The East India
Company and Religion, 1698-1858
Penelope Carson
Boydell & Brewer £65
(978-1-84383-732-9)
Church Times Bookshop £58.50 (Use code CT734
)
THERE is a story that when
the Evangelical Henry Martyn went out to Calcutta as a chaplain to
the East India Company in 1805, he was appalled to discover that
the recitation of the Magnificat at evensong had been banned. Any
suggestion that "He hath put down the mighty from their seat" might
stir up opposition to British rule!
Whether or not that is true,
the fact is that, throughout its history of representing Britain's
interests in India, amassing great fortune from trade with the
East, and becoming a quasi-imperial authority with its own largely
sepoy army, the Company had an uneasy relationship with
Christianity and anything approaching proselytism.
It is not true, as it
sometimes said, that the Company prevented any missionary activity
until forced to allow it in the renegotiation of its Charter in
1813: from the start, it had affirmed the Roman Catholic presence
in former Portuguese territories and accepted the German
missionaries supported by SPCK. It was not opposed to the Anglican
episcopate established in 1814. What it feared was any religious
activity that might disrupt trade by alienating the Hindu and
Muslim population.
This is a very
well-researched book, based on primary reports and letters, showing
the uneasy path that the Company had to tread. In 1793, Parliament,
led by William Wilberforce, called for more work on the "religious
and moral improvement" of the Indian people, and, as the
Evangelical movement in Britain grew, so did the pressure on the
Company to allow more overt missionary activity. To Western eyes,
certain customs, such as suttee and the caste system, were signs of
Indian "depravity"; but for Hindus such criticism was a direct
attack on their religion, and the Great Uprising of 1857 was the
beginning of the long journey towards independence.

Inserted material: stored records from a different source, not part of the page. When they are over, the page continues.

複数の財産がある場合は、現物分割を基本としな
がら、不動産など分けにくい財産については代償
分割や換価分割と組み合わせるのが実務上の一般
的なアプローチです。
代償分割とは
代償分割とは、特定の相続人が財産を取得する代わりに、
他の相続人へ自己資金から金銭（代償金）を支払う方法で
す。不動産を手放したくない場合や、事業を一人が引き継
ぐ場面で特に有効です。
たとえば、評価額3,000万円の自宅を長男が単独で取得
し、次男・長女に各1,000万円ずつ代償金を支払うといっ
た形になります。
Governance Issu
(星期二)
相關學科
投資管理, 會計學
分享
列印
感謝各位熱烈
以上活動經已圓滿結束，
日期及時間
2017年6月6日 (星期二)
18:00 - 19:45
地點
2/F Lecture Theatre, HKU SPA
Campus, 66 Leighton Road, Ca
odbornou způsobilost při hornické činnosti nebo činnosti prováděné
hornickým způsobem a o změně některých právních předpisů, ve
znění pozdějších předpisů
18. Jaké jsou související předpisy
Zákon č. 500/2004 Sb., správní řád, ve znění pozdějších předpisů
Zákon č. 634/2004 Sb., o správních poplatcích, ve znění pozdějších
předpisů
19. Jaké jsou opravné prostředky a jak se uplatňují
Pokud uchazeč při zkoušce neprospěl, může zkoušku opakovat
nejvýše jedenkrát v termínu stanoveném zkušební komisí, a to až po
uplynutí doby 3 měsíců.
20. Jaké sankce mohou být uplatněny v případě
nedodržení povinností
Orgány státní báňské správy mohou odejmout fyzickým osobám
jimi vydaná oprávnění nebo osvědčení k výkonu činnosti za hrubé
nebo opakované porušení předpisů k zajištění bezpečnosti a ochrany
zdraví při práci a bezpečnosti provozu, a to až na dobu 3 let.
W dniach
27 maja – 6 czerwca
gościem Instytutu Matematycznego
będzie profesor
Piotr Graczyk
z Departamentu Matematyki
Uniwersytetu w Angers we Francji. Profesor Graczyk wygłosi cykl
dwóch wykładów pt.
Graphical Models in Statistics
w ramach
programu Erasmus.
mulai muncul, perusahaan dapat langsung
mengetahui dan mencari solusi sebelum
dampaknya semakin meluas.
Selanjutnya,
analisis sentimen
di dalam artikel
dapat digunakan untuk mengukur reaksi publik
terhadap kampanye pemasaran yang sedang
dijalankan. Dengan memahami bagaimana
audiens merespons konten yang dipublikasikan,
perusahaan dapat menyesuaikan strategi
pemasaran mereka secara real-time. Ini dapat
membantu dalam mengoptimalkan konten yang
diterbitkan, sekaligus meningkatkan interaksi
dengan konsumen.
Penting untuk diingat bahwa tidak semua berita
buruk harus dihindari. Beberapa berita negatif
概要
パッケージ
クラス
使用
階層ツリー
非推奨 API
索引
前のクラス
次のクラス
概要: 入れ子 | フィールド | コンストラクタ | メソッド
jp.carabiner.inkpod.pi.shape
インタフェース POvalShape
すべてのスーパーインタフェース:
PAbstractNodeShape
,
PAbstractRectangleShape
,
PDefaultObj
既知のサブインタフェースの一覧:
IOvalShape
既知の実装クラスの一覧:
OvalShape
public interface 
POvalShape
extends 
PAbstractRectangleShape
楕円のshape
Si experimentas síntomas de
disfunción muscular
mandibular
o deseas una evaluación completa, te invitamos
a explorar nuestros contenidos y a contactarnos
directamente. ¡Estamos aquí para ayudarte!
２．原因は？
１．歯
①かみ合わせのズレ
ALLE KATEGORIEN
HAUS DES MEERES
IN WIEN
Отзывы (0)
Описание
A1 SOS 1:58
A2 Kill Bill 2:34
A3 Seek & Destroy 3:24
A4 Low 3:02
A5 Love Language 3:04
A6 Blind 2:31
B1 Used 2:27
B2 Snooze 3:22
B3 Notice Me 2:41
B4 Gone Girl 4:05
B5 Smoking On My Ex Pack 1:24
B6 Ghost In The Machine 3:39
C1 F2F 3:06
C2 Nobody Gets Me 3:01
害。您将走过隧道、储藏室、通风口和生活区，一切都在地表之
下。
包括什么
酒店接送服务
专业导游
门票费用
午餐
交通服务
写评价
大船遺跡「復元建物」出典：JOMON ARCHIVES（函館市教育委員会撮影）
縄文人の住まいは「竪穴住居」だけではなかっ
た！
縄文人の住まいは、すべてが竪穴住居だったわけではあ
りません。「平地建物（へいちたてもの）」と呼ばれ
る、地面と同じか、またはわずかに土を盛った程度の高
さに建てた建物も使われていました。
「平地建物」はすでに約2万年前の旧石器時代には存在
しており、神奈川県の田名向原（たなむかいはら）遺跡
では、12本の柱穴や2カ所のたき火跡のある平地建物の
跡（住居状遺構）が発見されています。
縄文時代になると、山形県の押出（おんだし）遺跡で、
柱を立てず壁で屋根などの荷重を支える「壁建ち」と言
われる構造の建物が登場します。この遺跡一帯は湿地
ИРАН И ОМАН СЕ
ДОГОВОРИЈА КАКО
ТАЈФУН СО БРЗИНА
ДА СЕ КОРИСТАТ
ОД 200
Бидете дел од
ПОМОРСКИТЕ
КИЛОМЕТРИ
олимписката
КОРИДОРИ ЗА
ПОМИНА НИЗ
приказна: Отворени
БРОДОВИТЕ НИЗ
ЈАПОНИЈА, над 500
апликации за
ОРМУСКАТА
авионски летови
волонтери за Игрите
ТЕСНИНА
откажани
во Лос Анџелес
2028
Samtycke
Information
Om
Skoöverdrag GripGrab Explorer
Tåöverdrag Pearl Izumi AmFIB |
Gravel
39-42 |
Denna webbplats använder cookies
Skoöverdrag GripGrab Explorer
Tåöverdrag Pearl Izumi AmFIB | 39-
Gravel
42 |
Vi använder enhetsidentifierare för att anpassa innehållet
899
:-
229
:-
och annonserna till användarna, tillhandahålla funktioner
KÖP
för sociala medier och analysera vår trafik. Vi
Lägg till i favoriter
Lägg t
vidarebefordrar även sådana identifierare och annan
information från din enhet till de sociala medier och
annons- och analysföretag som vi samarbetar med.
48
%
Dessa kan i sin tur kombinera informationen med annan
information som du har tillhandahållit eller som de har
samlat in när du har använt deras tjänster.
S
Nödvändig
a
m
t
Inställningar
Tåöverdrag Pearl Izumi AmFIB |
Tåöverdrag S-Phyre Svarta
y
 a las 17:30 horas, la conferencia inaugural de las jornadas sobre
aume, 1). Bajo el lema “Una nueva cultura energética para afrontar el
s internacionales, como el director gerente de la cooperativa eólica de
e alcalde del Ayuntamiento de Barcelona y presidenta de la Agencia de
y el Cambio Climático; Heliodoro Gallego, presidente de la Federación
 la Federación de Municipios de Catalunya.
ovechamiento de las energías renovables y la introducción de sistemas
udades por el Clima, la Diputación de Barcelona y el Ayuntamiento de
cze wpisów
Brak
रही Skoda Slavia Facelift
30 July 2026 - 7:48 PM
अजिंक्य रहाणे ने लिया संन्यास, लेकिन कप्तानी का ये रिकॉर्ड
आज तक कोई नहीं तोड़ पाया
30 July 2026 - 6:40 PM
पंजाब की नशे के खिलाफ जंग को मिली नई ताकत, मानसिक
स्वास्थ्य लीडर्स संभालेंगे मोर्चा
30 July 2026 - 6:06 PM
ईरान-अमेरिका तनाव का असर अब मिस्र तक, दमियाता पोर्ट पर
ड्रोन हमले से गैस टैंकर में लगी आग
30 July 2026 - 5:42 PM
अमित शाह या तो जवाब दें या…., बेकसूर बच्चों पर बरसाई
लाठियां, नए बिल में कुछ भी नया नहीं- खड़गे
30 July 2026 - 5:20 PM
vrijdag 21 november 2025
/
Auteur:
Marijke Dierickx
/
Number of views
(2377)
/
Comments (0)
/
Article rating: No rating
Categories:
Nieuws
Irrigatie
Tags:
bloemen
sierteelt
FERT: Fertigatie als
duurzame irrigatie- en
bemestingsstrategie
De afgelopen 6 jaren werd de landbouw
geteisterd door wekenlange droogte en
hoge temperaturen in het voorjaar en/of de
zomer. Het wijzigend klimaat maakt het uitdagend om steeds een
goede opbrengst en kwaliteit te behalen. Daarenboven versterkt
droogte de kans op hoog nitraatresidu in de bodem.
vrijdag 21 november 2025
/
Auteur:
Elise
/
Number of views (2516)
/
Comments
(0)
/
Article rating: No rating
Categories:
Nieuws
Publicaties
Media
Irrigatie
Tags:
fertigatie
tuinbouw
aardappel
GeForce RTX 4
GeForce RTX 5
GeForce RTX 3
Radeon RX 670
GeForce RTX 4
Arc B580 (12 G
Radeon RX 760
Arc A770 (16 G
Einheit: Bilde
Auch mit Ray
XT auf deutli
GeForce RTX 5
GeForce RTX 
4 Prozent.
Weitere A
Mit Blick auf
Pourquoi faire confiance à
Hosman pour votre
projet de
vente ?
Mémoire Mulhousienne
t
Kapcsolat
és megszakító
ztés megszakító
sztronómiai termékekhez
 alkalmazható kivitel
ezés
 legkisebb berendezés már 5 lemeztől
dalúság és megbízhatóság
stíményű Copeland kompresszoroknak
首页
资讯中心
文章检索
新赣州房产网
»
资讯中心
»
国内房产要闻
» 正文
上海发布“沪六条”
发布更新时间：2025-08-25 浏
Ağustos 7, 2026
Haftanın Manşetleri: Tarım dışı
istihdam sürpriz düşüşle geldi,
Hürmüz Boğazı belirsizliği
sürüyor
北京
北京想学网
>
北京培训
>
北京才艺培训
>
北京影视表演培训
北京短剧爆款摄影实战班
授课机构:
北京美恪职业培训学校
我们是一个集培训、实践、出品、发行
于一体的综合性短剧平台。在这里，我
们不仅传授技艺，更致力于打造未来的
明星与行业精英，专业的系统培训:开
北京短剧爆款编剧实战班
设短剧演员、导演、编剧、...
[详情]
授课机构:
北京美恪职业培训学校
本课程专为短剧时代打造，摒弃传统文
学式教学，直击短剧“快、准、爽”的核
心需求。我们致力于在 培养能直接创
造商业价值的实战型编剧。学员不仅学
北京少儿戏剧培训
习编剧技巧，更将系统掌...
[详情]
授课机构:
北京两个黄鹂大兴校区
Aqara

For the more general reader,
this may be a disappointing book. It does not enter into the more
ethical issues raised by the conflict between commercial activity,
respect for indigenous people and their religion, and so-called
Western "improvement", either at the time, or as they continue to
be featured with the multinational companies that are in many ways
the successors of the East India Company.
It also stops when the
Company was nationalised in 1858, before the full flowering of
British imperialism and its missionary movements. But, for the more
specialist student of missiology and imperial history, its drawing
on such precise historical material will make it an invaluable
resource.
The Rt Revd Michael Doe is a former General Secretary of the
USPG, and is the Preacher to Gray's Inn.